**SUPPLIED DATA:**
= = = =

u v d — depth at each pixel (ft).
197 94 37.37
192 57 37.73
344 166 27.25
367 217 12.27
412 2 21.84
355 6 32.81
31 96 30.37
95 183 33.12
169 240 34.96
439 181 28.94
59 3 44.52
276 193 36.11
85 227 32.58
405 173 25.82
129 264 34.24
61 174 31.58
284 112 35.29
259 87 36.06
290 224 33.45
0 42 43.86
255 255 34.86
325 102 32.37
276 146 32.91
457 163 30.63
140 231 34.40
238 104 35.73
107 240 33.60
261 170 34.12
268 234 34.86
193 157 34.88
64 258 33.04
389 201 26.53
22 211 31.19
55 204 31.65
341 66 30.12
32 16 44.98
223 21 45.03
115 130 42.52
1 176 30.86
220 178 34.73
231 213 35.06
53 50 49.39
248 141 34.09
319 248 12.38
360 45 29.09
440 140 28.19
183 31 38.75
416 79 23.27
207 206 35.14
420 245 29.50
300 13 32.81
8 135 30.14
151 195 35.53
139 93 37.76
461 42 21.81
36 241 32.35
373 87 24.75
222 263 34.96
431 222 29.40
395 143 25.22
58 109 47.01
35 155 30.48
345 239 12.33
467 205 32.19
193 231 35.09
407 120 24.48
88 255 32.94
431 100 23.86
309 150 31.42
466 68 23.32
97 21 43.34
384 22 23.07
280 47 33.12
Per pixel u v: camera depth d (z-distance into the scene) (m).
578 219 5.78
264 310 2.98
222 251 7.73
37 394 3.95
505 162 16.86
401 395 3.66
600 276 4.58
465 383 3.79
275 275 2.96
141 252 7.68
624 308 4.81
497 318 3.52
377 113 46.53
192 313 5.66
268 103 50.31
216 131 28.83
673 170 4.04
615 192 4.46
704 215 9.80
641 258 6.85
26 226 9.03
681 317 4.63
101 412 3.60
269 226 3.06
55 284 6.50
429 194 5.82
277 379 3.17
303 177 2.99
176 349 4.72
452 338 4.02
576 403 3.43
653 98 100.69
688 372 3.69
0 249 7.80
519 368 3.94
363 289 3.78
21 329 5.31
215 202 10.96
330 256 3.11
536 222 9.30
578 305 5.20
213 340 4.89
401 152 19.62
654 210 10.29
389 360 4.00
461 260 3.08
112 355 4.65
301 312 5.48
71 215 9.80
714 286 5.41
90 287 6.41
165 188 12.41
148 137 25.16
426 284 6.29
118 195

= = = =

**WHAT YOU SHOULD DO:** Reproduce only the lines above, starting at the line with "653 98 100.69" and ending at the line with "165 188 12.41", exactly as written.

**RESPONSE TO THIS EXERCISE:**
653 98 100.69
688 372 3.69
0 249 7.80
519 368 3.94
363 289 3.78
21 329 5.31
215 202 10.96
330 256 3.11
536 222 9.30
578 305 5.20
213 340 4.89
401 152 19.62
654 210 10.29
389 360 4.00
461 260 3.08
112 355 4.65
301 312 5.48
71 215 9.80
714 286 5.41
90 287 6.41
165 188 12.41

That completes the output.